Venda () or Tswetla was a Bantustan in northern South Africa, which is fairly close to the South African border with Zimbabwe to the north, while to the south and east, it shared a long border with another black homeland, Gazankulu. It is now part of the Limpopo province. Venda was founded as a homeland by the South African government for the Venda people, speakers of the Venda language. The United Nations and international community refused to recognise Venda (or any other Bantustan) as an independent state.

History

Venda was declared self-governing on 1 February 1973, with elections held later in the year. Further elections were held in July 1978. The territory was declared independent by the South African government on 13 September 1979 and its residents lost their South African citizenship. In common with the other Bantustans, its independence was not recognised by the international community.

Venda was initially a series of non-contiguous territories in the Transvaal, with one main part and one main exclave. Its capital, formerly at Sibasa, was moved to Thohoyandou (which included the old Sibasa administrative district) when Venda was declared independent in 1979. Prior to independence it was expanded to form one contiguous territory, with a total land area of 6,807 km² (2628 sq. mi.). In the 1984 elections the ruling Venda National Party retained its position as ruling party, beating the perpetual opposition Venda Independent People's Party (VIPP).

^^^^

Goals ::
1/ Using the Venda article, explain in one to three sentences for whom the South African government founded Venda as a homeland.
2/ Please carry on the Venda article, starting right after its last sentence.

^^^^

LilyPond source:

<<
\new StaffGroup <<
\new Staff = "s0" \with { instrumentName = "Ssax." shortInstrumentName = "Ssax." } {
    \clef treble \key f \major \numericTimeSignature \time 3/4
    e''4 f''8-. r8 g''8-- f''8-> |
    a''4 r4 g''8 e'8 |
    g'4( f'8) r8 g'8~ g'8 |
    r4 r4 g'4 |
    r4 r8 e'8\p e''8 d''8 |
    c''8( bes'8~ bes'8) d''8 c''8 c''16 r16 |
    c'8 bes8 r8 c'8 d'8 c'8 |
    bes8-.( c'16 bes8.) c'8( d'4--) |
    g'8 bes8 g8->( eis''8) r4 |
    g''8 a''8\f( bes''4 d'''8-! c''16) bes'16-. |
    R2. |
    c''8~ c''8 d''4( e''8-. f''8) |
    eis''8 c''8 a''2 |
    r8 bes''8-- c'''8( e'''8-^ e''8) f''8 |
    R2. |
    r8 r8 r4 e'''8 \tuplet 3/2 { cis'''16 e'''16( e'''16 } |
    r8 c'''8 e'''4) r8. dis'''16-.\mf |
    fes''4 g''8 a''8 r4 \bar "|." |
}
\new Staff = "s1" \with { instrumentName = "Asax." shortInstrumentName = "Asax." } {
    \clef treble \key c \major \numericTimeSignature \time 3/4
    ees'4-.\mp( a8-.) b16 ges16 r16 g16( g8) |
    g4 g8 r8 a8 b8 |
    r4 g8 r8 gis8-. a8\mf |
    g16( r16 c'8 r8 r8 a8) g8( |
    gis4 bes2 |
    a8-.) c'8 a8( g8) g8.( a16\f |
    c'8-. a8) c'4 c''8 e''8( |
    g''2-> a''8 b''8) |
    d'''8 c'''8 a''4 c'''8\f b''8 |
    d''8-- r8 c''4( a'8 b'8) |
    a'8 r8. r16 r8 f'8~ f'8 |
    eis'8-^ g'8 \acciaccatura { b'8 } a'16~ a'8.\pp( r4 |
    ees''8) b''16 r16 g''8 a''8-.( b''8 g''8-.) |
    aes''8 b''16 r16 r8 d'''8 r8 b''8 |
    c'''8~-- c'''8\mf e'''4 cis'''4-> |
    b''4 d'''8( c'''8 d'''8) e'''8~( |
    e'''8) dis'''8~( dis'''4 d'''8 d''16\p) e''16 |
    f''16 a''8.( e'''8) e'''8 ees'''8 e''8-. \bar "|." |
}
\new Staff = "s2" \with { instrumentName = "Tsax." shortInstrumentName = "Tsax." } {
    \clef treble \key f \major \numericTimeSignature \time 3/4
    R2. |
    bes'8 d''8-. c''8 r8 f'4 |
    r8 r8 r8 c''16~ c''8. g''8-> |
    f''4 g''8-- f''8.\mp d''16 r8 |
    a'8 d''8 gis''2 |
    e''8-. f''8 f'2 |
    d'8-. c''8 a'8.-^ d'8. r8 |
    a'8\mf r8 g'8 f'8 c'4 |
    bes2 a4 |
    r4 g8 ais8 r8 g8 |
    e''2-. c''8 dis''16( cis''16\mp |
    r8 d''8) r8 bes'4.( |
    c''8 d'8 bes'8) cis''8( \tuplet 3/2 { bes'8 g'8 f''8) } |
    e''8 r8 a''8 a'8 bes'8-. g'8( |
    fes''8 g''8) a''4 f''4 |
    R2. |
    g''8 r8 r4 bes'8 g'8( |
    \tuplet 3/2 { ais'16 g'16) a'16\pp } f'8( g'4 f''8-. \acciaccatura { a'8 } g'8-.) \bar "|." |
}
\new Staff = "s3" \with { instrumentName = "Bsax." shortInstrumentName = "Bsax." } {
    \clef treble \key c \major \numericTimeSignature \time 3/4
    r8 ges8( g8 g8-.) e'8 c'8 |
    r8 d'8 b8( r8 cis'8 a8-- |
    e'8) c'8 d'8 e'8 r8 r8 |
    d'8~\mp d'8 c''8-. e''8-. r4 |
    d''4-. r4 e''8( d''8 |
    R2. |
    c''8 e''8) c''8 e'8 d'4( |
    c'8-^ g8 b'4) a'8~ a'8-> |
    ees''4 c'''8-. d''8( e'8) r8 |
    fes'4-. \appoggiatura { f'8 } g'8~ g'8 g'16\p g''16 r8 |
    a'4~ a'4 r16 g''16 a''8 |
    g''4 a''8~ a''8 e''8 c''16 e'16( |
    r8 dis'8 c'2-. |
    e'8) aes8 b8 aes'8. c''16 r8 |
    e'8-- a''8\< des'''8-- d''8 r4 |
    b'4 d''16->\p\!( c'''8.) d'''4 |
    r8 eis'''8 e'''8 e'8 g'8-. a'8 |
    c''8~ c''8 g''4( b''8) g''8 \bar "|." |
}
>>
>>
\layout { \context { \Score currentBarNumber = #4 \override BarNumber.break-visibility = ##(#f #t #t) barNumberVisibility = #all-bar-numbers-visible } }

^^^^

The answers ::
1/ The South African government founded Venda as a homeland for the Venda people, who speak the Venda language.

2/
At independence in 1979, the population of Venda stood at about 200,000 people. The state was cut off from neighbouring Zimbabwe by the Madimbo corridor, patrolled by South African troops, to the North, and from nearby Mozambique by the Kruger National Park.

The first President of Venda, Patrick Mphephu, was also a Paramount Chief of the Vhavenda people; he was born and lived in Dzanani in Limpopo. His successor, Frank Ravele, was overthrown in a military coup by the Venda Defence Force in 1990, after which the territory was ruled by the Council of National Unity. Venda was re-incorporated into South Africa on 27 April 1994.

Institutions of education
In 1982, the University of Venda known as Univen was established as an institution of higher learning for the Vhavenda people.

Districts in 1991
Districts of the province and population at the 1991 census.
 Dzanani: 123,035
 Mutale: 244,532
 Thohoyandou: 136,089
 Vuwani: 55,141

Security forces

The Venda National Force was established with Venda’s independence in 1979 and included defence and other services such as police and prisons. Strange enough, traffic policing was part of this national force, but by 1981 it was transferred to the Department of Justice. The Fire Brigade was however still part of the Venda National Force although there were plans to transfer this to the civilian government.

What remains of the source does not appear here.